One great example comes from Tesla, the high-end electric vehicle company. 29,000 Teslas were recalled by the National Highway Traffic Safety Administration for a software update in January 2014. Instead of having to arrange for nearly 30 thousand Teslas to get updated in a mechanic shop, Tesla issued an “over-the-air software update” that fixed the issue. Wired Magazine called this “the best example yet of the Internet of Things.”
4. Service & Support: Warranty Cost Management
If a company is able to continually monitor product usage, it can actually identify and prevent potential warranty compliance issues. Additionally, connected M2M devices can automatically notify operators when compliance issues occur, so the company can alert customers and help them avoid potential product failures.
Let’s look at an organization that manufactures swimming pool equipment, including water pumps. Say the pump is designed to operate with only a 10% duty cycle, but a customer is operating the pumps at 50% duty cycle. If the pump is IoT-enabled, the organization can warn the consumer that they’re using it the pump too often, and then explain (perhaps through an automated email) that it’s not designed to be used that way.

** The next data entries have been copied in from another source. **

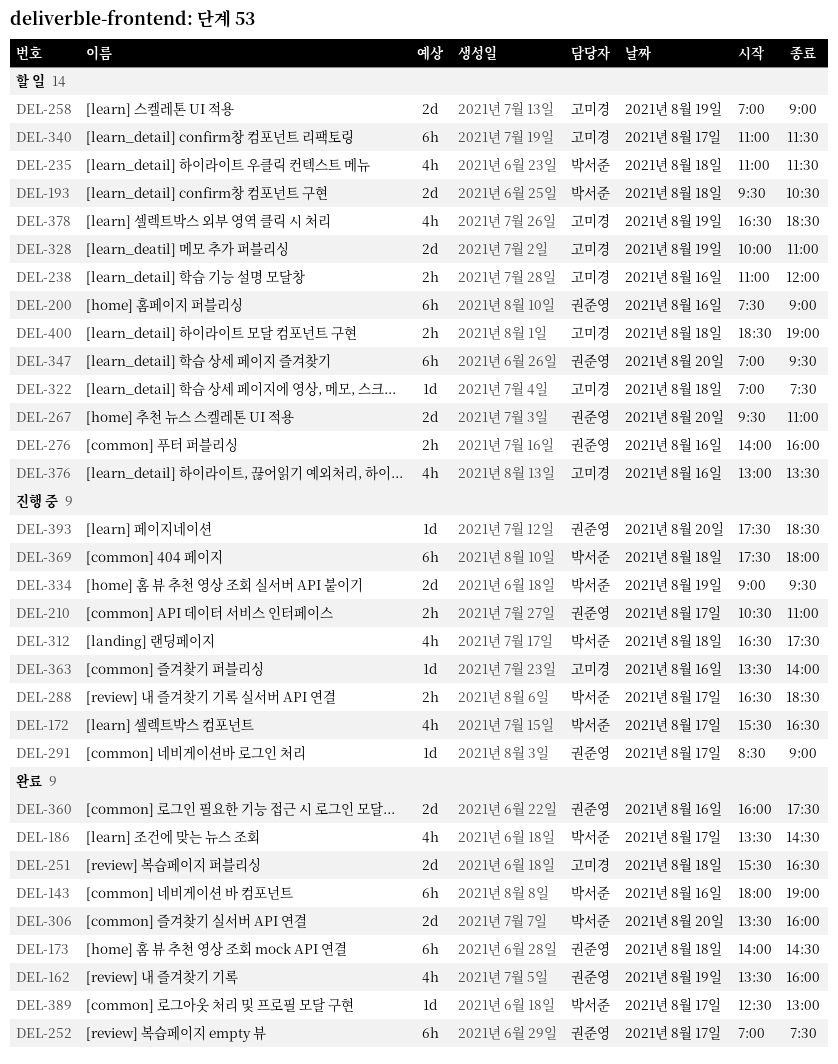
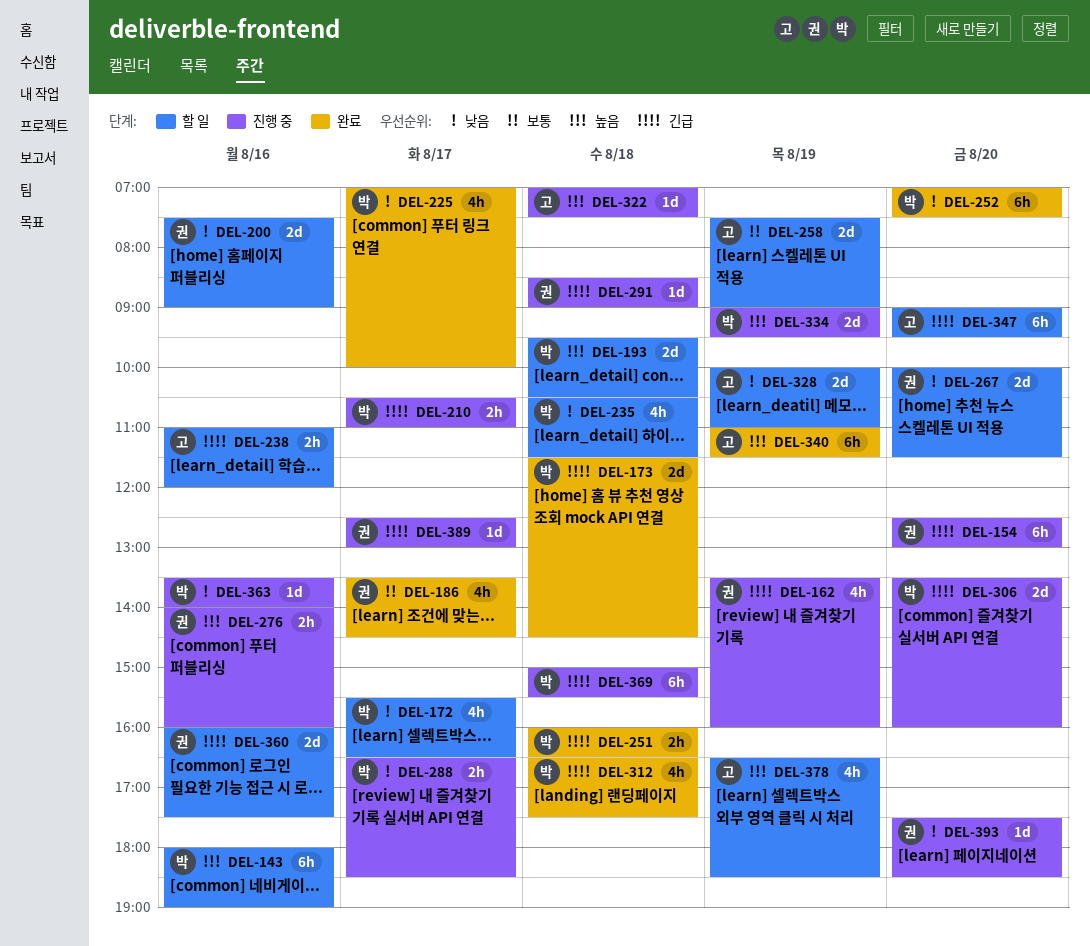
DEL-143, status: 완료 -> 할 일
DEL-154: none -> present
DEL-162, status: 완료 -> 진행 중
DEL-172, status: 진행 중 -> 할 일
DEL-173, owner: 권준영 -> 박서준
DEL-173, estimate: 6h -> 2d
DEL-173, begins: 14:00 -> 11:30
DEL-186, owner: 박서준 -> 권준영
DEL-200, estimate: 6h -> 2d
DEL-210, owner: 권준영 -> 박서준
DEL-225: none -> present
DEL-235, begins: 11:00 -> 10:30
DEL-251, owner: 고미경 -> 박서준
DEL-251, estimate: 2d -> 2h
DEL-251, begins: 15:30 -> 16:00
DEL-252, owner: 권준영 -> 박서준
DEL-252, day: Aug 17 -> Aug 20
DEL-258, begins: 07:00 -> 07:30
DEL-267, begins: 09:30 -> 10:00
DEL-267, ends: 11:00 -> 11:30
DEL-276, status: 할 일 -> 진행 중
DEL-291, day: Aug 17 -> Aug 18
DEL-306, status: 완료 -> 진행 중
DEL-312, status: 진행 중 -> 완료
DEL-322, status: 할 일 -> 진행 중
DEL-340, status: 할 일 -> 완료
DEL-340, day: Aug 17 -> Aug 19
DEL-347, owner: 권준영 -> 고미경
DEL-347, begins: 07:00 -> 09:00
DEL-360, status: 완료 -> 할 일
DEL-363, owner: 고미경 -> 박서준
DEL-369, begins: 17:30 -> 15:00
DEL-369, ends: 18:00 -> 15:30
DEL-376: present -> none
DEL-389, status: 완료 -> 진행 중
DEL-389, owner: 박서준 -> 권준영
DEL-400: present -> none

By expressing that using the pump at 50% duty cycle instead of 10% could constitute in a voided warranty, the company may be able to get the user to become compliant before there is a failure.
5. Informational & Operational Technology: Automated Analytics & Actions
This may be the area with the most opportunity for M2M applications. Automated analytics allow systems to establish rules, business logic, and algorithms in near real-time. These functions can analyze and correlate all of a company’s unstructured transactional and sensor data to further optimize its business processes.
For example, by analyzing the data of power outages after storms, a large power company may be able to position field service technicians in the optimized locations during and after major storms. By doing this, the power company can help decreases outage times for the customer, which increases the value of the company itself and its profitability.
6. Direct-To-Customer Engagements: Customer Self Service
If devices are connected, businesses can allow customers to more quickly diagnose issues and resolve issues themselves based on the data that the organization gathers from the product. This is a disruption of the customer service market, and we believe it’s going to make waves.
Take a connected vacuum cleaner, for example. A manufacturer can add sensors throughout the vacuum. Once it senses that there is a problem area—for example, low suction—it can send that data in an email to the customer,warning them that their vacuum isn’t operating correctly. It could even go so far as to coach them through the troubleshooting steps based on the data. So instead of a customer having to parse through the user guide and figure out what the problem is, the vacuum can simply tell them, and then guide the user toward the right solution. While this is extremely helpful for the customer, it also helps the vacuum company save money by preventing any personnel from getting involved directly with the customer.
Connected devices will revolutionize how we think about focus areas for all businesses. The first step toward this goal will be for the conversation to shift away from simple consumer-based use cases and instead focus more on business process optimization and value delivery. There is real hard dollar return on investment to be had, and these aforementioned examples are just a sample of the opportunity for IoT and M2M applications.